Le théâtre des objets (Morandi)
Giorgio Morandi, Natura morta, 1953
« une sorte de... cérémonie du thé, mais pour les yeux »
Extrait de Fuochi sparsi [1], Jean-Christophe Bailly, in Une nuit à la bibliothèque, eds Bourgois, nov. 2005.
[...] Imagine ce que serait une représentation où chaque moment serait une trouvaille plastique d’une exactitude absolue et où toujours les corps et les voix, sans qu’on s’en aperçoive, seraient à la bonne place et à la bonne hauteur. C’est ce qu’on recherche toujours plus ou moins, me diras-tu, mais ce n’est pas un hasard si la leçon vient de la peinture qui, comme le disait Poussin justement « fait profession de choses muettes ». Et, ce souvenir de la méthode de Nicolas Poussin, il m’est venu en regardant les peintures de quelqu’un qui s’est aventuré aussi loin qu’on le peut sur cette face muette que les tableaux tournent vers nous. (Il désigne les tableaux de Morandi accrochés aux murs de la salle.) Regarde : ici il n’y a plus vraiment de figures, même si quelque chose d’un horizon subsiste, il n’y a plus d’histoires que l’on raconte, plus de pathos. Rien que de petites séquences d’objets, rien que des rapports d’objets dans l’espace.
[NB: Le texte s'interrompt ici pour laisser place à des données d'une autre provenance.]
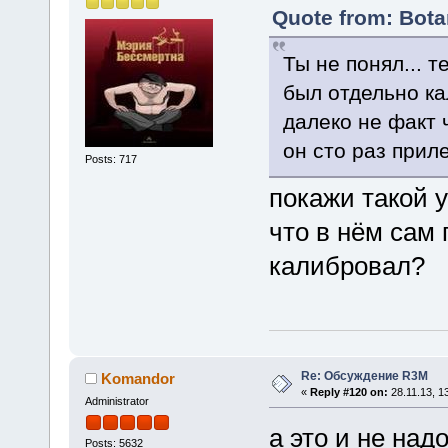
Quote from: Botan
Ты не понял... т
был отдельно кал
далеко не факт 
он сто раз прил
Posts: 717
покажи такой 
что в нём сам 
калибровал?
Re: Обсуждение R3M
Komandor
«
Reply #120 on:
28.11.13, 1
Administrator
а это и не на
Posts: 5632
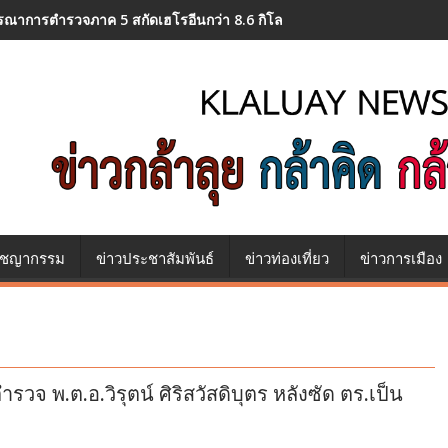
รณาการตำรวจภาค 5 สกัดเฮโรอีนกว่า 8.6 กิโลกรัมซุกขวดครีมกันแดดเตรี
าชญากรรม
ข่าวประชาสัมพันธ์
ข่าวท่องเที่ยว
ข่าวการเมือง
รวจ พ.ต.อ.วิรุตน์ ศิริสวัสดิบุตร หลังซัด ตร.เป็น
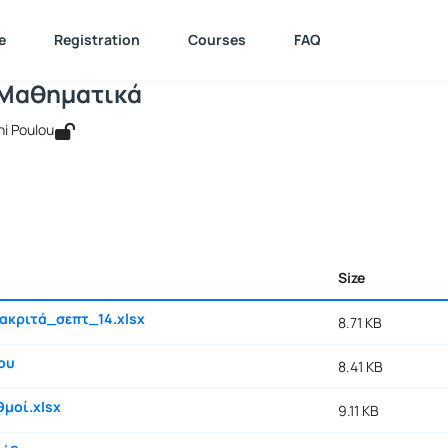
Διακριτά Μαθηματικά
e : 511134
Διακριτά Μαθηματικά
Documents
e
Registration
Courses
FAQ
 Μαθηματικά
ni Poulou
Size
ακριτά_σεπτ_14.xlsx
8.71 KB
ου
8.41 KB
μοί.xlsx
9.11 KB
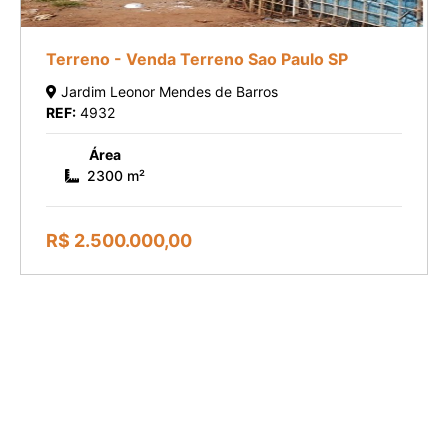
Terreno - Venda Terreno Sao Paulo SP
Jardim Leonor Mendes de Barros
REF:
4932
Área
2300 m²
R$ 2.500.000,00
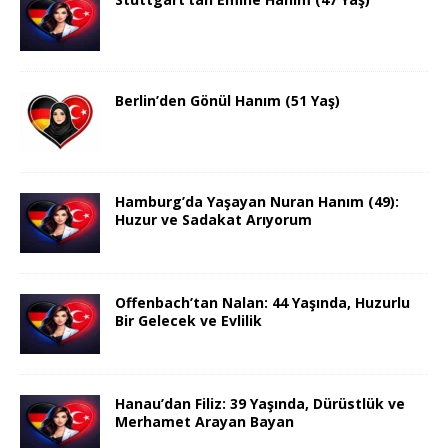
Berlin’den Gönül Hanım (51 Yaş)
Hamburg’da Yaşayan Nuran Hanım (49):
Huzur ve Sadakat Arıyorum
Offenbach’tan Nalan: 44 Yaşında, Huzurlu
Bir Gelecek ve Evlilik
Hanau’dan Filiz: 39 Yaşında, Dürüstlük ve
Merhamet Arayan Bayan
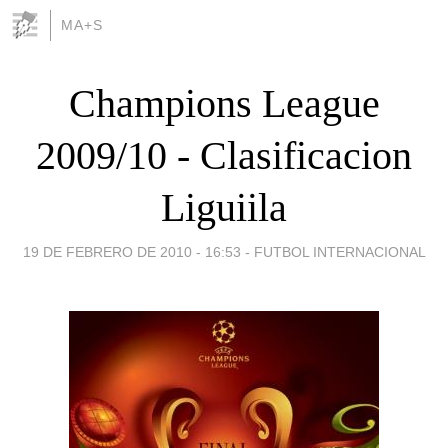
MA+S
Champions League
2009/10 - Clasificacion
Liguiila
19 DE FEBRERO DE 2010 - 16:53
-
FUTBOL INTERNACIONAL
À ce moment de son discours, Andrea va chercher derrière une colonne, où ils étaient dissimulés, trois objets semblables à ceux que l’on voit sur les natures mortes de Morandi (une bouteille, une carafe, un pot) et il les dispose, en s’y reprenant à plusieurs fois, sur la petite estrade au centre de la salle.
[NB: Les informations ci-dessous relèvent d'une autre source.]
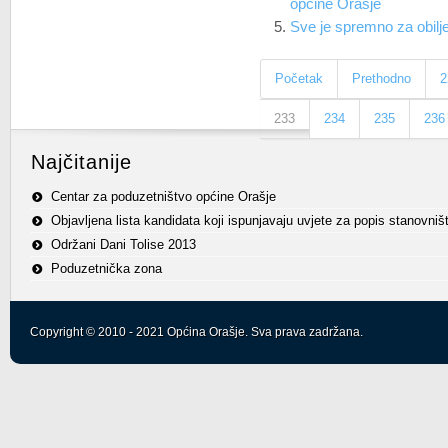
općine Orašje
Sve je spremno za obil
Početak
Prethodno
2
233
234
235
236
Najčitanije
Centar za poduzetništvo općine Orašje
Objavljena lista kandidata koji ispunjavaju uvjete za popis stanovniš
Održani Dani Tolise 2013
Poduzetnička zona
Copyright © 2010 - 2021 Općina Orašje. Sva prava zadržana.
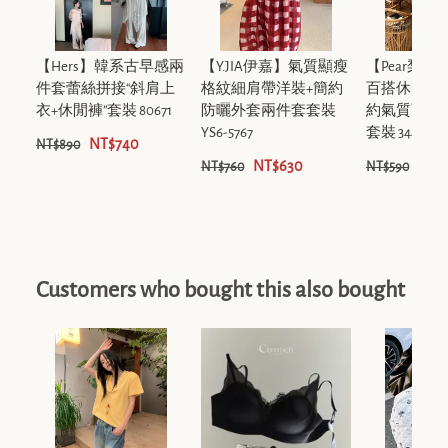
【Hers】韓系古早感兩
【Y.JIA伊嘉】氣質顯瘦
【Pear梨
件套蕾絲拼接“斜肩上
格紋細肩帶洋裝+簡約
百搭休閒長
衣+休閒褲”套裝 80671
防曬外套兩件套套裝
約氣質百搭
YS6-5767
套裝 344
NT$740
NT$890
NT$630
NT$
NT$760
NT$590
Customers who bought this also bought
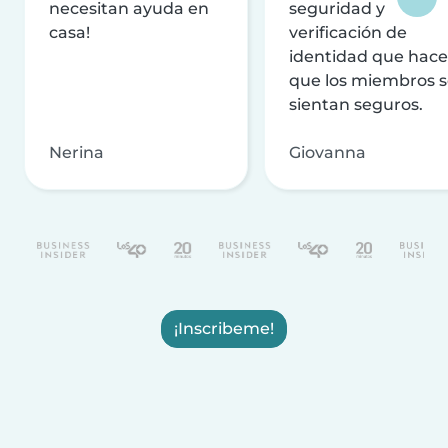
necesitan ayuda en
seguridad y
casa!
verificación de
identidad que hac
que los miembros 
sientan seguros.
Nerina
Giovanna
¡Inscribeme!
Tu vois, c’est encore comme le théâtre de Poussin. Morandi lui aussi, comme tu le sais, déplaçait continuellement ce peu d’objets qu’il avait décidé de peindre, en attendant qu’ils forment la scène voulue.
Oui, mais ici il n’y a plus, plus du tout de paroles. L’homme est descendu de son piédestal et il est maintenant parmi les choses. Toutes les énigmes qu’il plaçait dans les allégories et les mythes, maintenant il les a vues se retirer et c’est comme si leur ombre était restée sur le flanc d’une simple bouteille ou sur un pan de mur éclairé par le soleil de l’hiver, ici, enfin tout près d’ici, à Bologne. Je dois te dire que je préfère cela à tout le reste. C’est comme si chaque instant pouvait, sans se modifier le moins du monde, absorber toute l’histoire et toutes les passions, comme si la peinture devenait une sorte de... cérémonie du thé, mais pour les yeux - l’art de laisser infuser les feuilles de la sensation dans l’eau du détachement. Regarde ces trois-là (elle montre une Nature morte de 1953 où trois objets quasi identiques sont posés côte à côte), ce serait tout le Japon, tout l’Orient, s’il n’y avait pas sur leur peau, c’est-à-dire dans leur être même, quelque chose qui vient de la terre d’ici, ou plutôt du rapport qu’il y a ici entre la terre et la lumière. Et, dans ce rapport, quelque chose de paysan - un goût de grappa, de lait et de bois, le goût même de cette couleur que le peintre n’a pas choisie mais qu’il a reconnue.
Mais peut-être qu’au fond ce n’est pas si différent. Peut-être qu’il s’agit encore d’une histoire, mais que nous ne savons pas identifier, d’une histoire qui serait posée là, devant nous. C’est pourquoi je te parlais de théâtre.